PROBLEM STATEMENT
Pull every line of text out of the data below, character for character, and leave the pictures out of your answer.

INPUT DATA
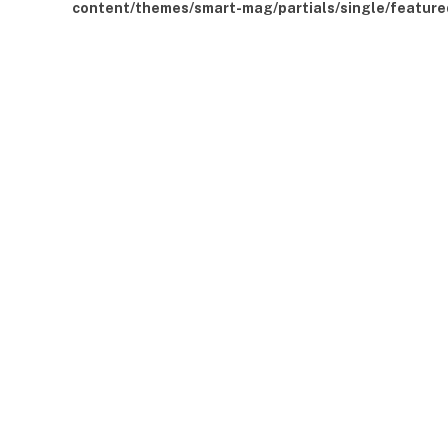
content/themes/smart-mag/partials/single/feature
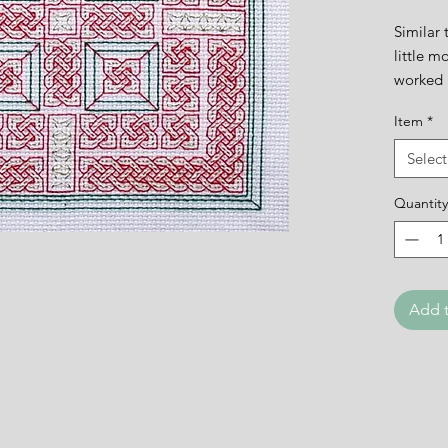
Similar 
little m
worked 
Item
*
The des
Select
Quantity
Add t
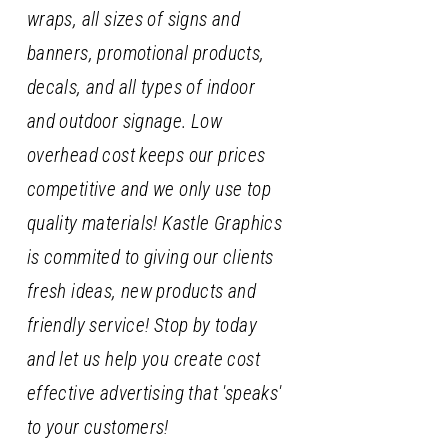
wraps, all sizes of signs and
banners, promotional products,
decals, and all types of indoor
and outdoor signage. Low
overhead cost keeps our prices
competitive and we only use top
quality materials! Kastle Graphics
is commited to giving our clients
fresh ideas, new products and
friendly service! Stop by today
and let us help you create cost
effective advertising that 'speaks'
to your customers!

WRITTEN SOLUTION
content/themes/smart-mag/partials/single/feature
Similar 
little m
worked 
Item
*
The des
Select
Quantity
Add t
wraps, all sizes of signs and
banners, promotional products,
decals, and all types of indoor
and outdoor signage. Low
overhead cost keeps our prices
competitive and we only use top
quality materials! Kastle Graphics
is commited to giving our clients
fresh ideas, new products and
friendly service! Stop by today
and let us help you create cost
effective advertising that 'speaks'
to your customers!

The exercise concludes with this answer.